Most of the 11 major S&P 500 sectors were lower.
The KBW regional banking index and the S&P 500
banks index fell over 2% each.
"Deposits have fled from regional banks like First Republic into the big banks who are now bailing them out by putting the deposits back in. But it doesn't solve the problem," said Thomas Hayes, chairman at Great Hill Capital LLC.
"Until you stop the deposit flight from regional banks into the systemically important banks that are too big to fail, it doesn't matter how much money you pour into the bucket." The news of the rescue came on the heels of a 50-basis-point rate hike by the European Central Bank (ECB), which remains laser-focussed on taming inflation despite concerns about the region's banks after troubles emerged at Credit Suisse . Investors are now looking ahead to the Federal Reserve's interest rate decision, due next week, to gauge how it will tame inflation.
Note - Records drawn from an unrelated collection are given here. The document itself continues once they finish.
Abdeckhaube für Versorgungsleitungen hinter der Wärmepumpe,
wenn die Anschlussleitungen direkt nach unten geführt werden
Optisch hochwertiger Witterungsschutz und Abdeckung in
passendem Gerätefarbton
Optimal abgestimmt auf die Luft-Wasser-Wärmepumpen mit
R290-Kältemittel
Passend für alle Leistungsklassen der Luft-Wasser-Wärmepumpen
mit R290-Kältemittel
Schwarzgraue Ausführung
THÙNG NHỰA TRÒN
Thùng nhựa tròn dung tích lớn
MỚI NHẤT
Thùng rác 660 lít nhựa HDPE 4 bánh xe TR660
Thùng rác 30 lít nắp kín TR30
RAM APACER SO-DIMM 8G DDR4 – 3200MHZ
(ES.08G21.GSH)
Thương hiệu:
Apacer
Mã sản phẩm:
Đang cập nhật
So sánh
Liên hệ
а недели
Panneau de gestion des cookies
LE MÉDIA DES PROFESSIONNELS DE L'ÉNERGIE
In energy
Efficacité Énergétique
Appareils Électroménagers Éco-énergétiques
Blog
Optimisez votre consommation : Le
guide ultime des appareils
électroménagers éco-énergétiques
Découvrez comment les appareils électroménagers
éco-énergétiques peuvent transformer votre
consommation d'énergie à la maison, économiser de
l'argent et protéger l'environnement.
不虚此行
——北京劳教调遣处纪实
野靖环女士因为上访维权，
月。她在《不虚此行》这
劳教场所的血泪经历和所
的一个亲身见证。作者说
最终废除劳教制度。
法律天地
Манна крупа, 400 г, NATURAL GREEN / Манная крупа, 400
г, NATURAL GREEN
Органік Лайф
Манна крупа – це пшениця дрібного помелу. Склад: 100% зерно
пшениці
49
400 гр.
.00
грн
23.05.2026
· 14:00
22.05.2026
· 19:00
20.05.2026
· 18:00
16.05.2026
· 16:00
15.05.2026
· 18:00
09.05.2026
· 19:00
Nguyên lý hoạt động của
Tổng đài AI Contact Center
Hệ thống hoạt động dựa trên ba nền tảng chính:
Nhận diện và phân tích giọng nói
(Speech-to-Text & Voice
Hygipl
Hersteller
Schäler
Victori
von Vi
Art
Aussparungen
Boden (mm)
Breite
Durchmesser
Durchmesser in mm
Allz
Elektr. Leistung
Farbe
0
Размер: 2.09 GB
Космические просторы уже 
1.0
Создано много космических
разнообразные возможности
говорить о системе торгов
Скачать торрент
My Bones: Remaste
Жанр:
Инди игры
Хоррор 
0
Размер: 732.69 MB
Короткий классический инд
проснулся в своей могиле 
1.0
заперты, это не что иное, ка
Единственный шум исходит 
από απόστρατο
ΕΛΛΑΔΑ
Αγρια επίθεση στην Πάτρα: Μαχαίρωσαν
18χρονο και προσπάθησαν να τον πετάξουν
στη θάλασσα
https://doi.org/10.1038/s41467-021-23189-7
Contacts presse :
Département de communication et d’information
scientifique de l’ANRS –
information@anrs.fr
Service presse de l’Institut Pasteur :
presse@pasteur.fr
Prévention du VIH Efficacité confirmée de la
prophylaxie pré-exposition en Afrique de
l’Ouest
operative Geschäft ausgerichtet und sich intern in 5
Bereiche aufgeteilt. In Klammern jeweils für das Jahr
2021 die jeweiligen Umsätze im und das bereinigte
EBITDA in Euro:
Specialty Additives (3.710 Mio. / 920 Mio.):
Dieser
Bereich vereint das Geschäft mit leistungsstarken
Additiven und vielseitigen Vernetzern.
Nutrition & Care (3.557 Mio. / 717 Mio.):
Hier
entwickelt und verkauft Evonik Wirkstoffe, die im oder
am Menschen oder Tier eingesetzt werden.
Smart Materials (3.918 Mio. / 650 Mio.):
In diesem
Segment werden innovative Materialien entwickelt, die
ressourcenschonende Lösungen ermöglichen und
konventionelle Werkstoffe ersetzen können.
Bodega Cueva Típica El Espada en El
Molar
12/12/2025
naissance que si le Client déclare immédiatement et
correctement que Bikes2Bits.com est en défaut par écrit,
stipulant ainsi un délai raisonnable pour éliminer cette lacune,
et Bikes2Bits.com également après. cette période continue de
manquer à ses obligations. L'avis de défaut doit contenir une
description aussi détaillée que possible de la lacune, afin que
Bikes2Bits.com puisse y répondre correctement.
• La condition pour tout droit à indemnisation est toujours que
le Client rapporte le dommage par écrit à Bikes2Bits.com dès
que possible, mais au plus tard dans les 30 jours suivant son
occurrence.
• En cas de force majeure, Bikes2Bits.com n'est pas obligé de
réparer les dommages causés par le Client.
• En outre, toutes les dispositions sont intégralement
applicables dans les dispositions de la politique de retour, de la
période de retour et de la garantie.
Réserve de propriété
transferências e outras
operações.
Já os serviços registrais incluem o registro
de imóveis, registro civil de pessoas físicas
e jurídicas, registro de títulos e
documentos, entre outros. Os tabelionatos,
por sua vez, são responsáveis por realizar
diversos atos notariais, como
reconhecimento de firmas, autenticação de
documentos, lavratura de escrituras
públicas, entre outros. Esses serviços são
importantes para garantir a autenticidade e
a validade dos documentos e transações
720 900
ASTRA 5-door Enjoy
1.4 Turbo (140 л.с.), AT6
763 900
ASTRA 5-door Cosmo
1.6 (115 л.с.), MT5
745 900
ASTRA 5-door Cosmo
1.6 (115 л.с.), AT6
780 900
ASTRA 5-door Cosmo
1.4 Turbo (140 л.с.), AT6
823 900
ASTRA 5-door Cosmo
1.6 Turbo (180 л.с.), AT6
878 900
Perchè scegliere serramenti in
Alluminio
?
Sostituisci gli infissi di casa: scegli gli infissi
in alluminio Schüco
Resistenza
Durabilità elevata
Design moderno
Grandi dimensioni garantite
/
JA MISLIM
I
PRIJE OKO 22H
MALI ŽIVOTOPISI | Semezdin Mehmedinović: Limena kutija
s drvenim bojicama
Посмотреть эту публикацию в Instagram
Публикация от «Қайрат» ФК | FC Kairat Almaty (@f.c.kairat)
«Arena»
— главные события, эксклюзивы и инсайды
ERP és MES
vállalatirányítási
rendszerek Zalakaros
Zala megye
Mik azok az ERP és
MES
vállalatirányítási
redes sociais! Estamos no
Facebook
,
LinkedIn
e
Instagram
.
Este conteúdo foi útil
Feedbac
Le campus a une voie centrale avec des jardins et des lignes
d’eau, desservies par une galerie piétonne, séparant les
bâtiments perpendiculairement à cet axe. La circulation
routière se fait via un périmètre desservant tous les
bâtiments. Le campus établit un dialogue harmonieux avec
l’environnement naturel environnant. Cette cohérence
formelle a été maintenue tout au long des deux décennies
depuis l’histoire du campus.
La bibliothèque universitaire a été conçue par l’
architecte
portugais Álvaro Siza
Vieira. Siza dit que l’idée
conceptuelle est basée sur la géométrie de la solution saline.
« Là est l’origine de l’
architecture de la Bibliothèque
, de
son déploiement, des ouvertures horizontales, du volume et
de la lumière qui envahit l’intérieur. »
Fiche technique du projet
As U.S Treasury yields fell, megacap growth stocks Microsoft and Alphabet rose 1.6% and 1.4% respectively, providing some support to the Nasdaq which is looking at its biggest weekly percentage gain since November. Money market participants now see a 72% chance of the Fed raising rates by 25 basis points on March 22. . Meanwhile, data showed production at U.S. factories edged up in February. At 9:36 a.m. ET, the Dow Jones Industrial Average was down 203.60 points, or 0.63%, at 32,042.95, the S&P 500 was down 14.32 points, or 0.36%, at 3,945.96, and the Nasdaq Composite was down 29.74 points, or 0.25%, at 11,687.53. On a positive note, shares of FedEx Corp rose 10% after the delivery giant raised its full-year earnings forecast. Declining issues outnumbered advancers by a 3.79-to-1 ratio on the NYSE and by a 2.64-to-1 ratio on the Nasdaq. The S&P index recorded two new 52-week highs and four new lows, while the Nasdaq recorded seven new highs and 75 new lows.